#### [Request]
With pictures left out, extract every line between the start of the records below and the line holding "参与，严重影响了亿安科技的交易价格和交易量，侵害了", inclusive.

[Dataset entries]

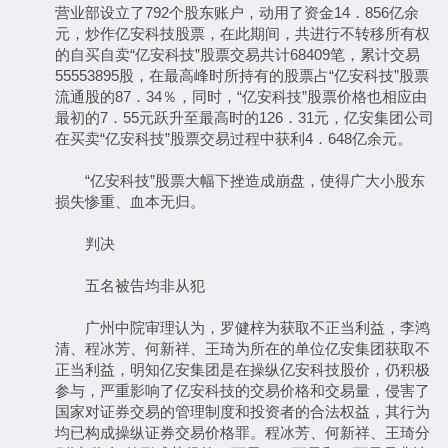
营业部设立了792个股东账户，动用了资金14．856亿余
元，炒作亿安科技股票，在此期间，共进行不转移所有权
的自买自卖“亿安科技”股票交易共计68409笔，累计交易
55553895股，在最高峰时所持有的股票占“亿安科技”股票
流通股的87．34％，同时，“亿安科技”股票价格也相应由
最初的7．55元跃升至最高时的126．31元，亿安集团公司
在买卖“亿安科技”股票交易过程中获利4．648亿余元。
“亿安科技”股票大幅下挫造成崩盘，使得广大小股东
损失惨重、血本无归。
判决
五名被告均非从犯
广州中院审理认为，罗健梓为获取不正当利益，李鸿
清、程冰芳、何新祥、王琦为所在的单位亿安集团获取不
正当利益，明知亿安集团是在操纵亿安科技股价，仍积极
参与，严重影响了亿安科技的交易价格和交易量，侵害了
国家对证券交易的管理制度和投资者的合法权益，其行为
均已构成操纵证券交易价格罪。程冰芳、何新祥、王琦分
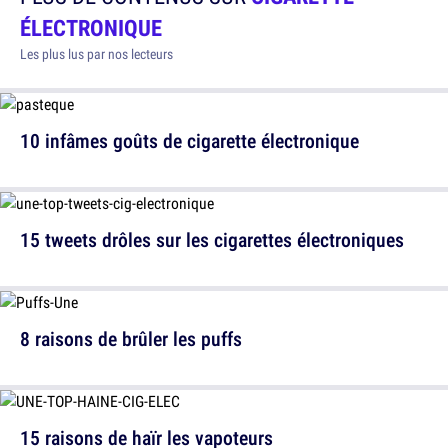
ÉLECTRONIQUE
Les plus lus par nos lecteurs
10 infâmes goûts de cigarette électronique
15 tweets drôles sur les cigarettes électroniques
8 raisons de brûler les puffs
15 raisons de haïr les vapoteurs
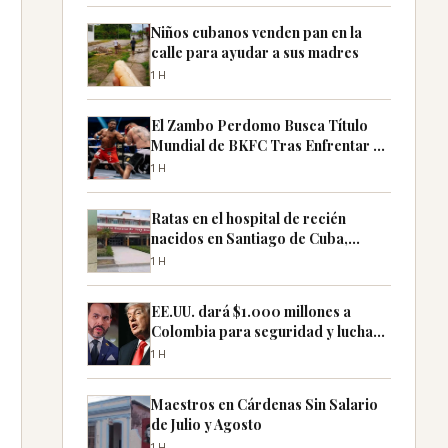
Niños cubanos venden pan en la
calle para ayudar a sus madres
1H
El Zambo Perdomo Busca Título
Mundial de BKFC Tras Enfrentar a
Garrett
1H
Ratas en el hospital de recién
nacidos en Santiago de Cuba,
denuncian familiares
1H
EE.UU. dará $1.000 millones a
Colombia para seguridad y lucha
contra el narco
1H
Maestros en Cárdenas Sin Salario
de Julio y Agosto
1H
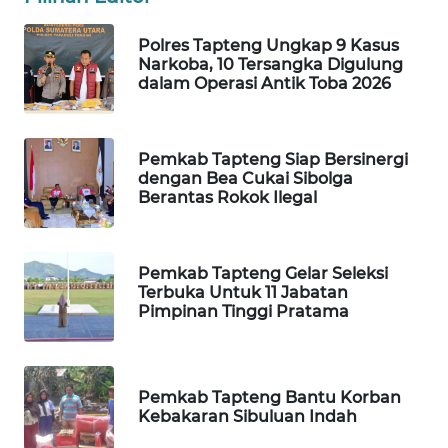
Polres Tapteng Ungkap 9 Kasus
SIBARAGAS
Narkoba, 10 Tersangka Digulung
NEWS
dalam Operasi Antik Toba 2026
METRO
SIANTAR
Pemkab Tapteng Siap Bersinergi
NEWS
dengan Bea Cukai Sibolga
Berantas Rokok Ilegal
METRO
MEDAN
NEWS
Pemkab Tapteng Gelar Seleksi
Terbuka Untuk 11 Jabatan
Pimpinan Tinggi Pratama
METRO
JAKARTA
NEWS
Pemkab Tapteng Bantu Korban
KRT
Kebakaran Sibuluan Indah
NEWS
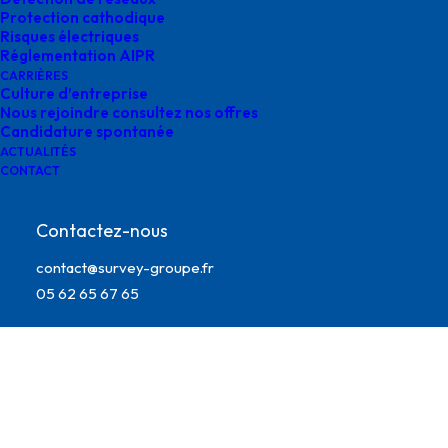
Protection cathodique
Risques électriques
Réglementation AIPR
CARRIÈRES
Culture d’entreprise
Nous rejoindre consultez nos offres
Candidature spontanée
ACTUALITÉS
CONTACT
Contactez-nous
surveillance ligne survey
contact@survey-groupe.fr
05 62 65 67 65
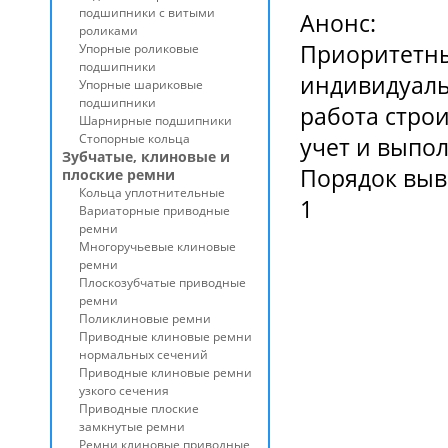
подшипники с витыми
Анонс:
роликами
Приоритетны
Упорные роликовые
подшипники
индивидуаль
Упорные шариковые
подшипники
работа строи
Шарнирные подшипники
Стопорные кольца
учет и выпо
Зубчатые, клиновые и
Порядок выв
плоские ремни
Кольца уплотнительные
1
Вариаторные приводные
ремни
Многоручьевые клиновые
ремни
Плоскозубчатые приводные
ремни
Поликлиновые ремни
Приводные клиновые ремни
нормальных сечений
Приводные клиновые ремни
узкого сечения
Приводные плоские
замкнутые ремни
Ремни клиновые приводные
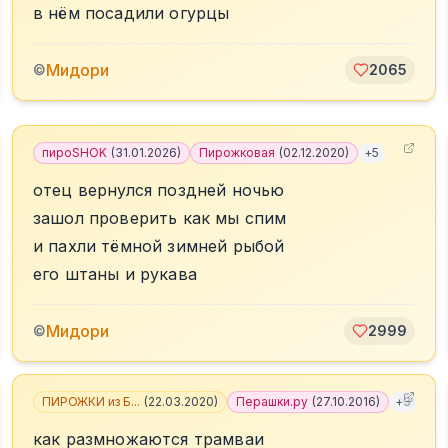
в нём посадили огурцы
Мидори
©
2065
пироSHOK
(
31.01.2026
)
Пирожковая
(
02.12.2020
)
+
5
отец вернулся поздней ночью
зашол проверить как мы спим
и пахли тёмной зимней рыбой
его штаны и рукава
Мидори
©
2999
ПИРОЖКИ из Б...
(
22.03.2020
)
Перашки.ру
(
27.10.2016
)
+
3
как размножаются трамваи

#### [Written response]
营业部设立了792个股东账户，动用了资金14．856亿余
元，炒作亿安科技股票，在此期间，共进行不转移所有权
的自买自卖“亿安科技”股票交易共计68409笔，累计交易
55553895股，在最高峰时所持有的股票占“亿安科技”股票
流通股的87．34％，同时，“亿安科技”股票价格也相应由
最初的7．55元跃升至最高时的126．31元，亿安集团公司
在买卖“亿安科技”股票交易过程中获利4．648亿余元。
“亿安科技”股票大幅下挫造成崩盘，使得广大小股东
损失惨重、血本无归。
判决
五名被告均非从犯
广州中院审理认为，罗健梓为获取不正当利益，李鸿
清、程冰芳、何新祥、王琦为所在的单位亿安集团获取不
正当利益，明知亿安集团是在操纵亿安科技股价，仍积极
参与，严重影响了亿安科技的交易价格和交易量，侵害了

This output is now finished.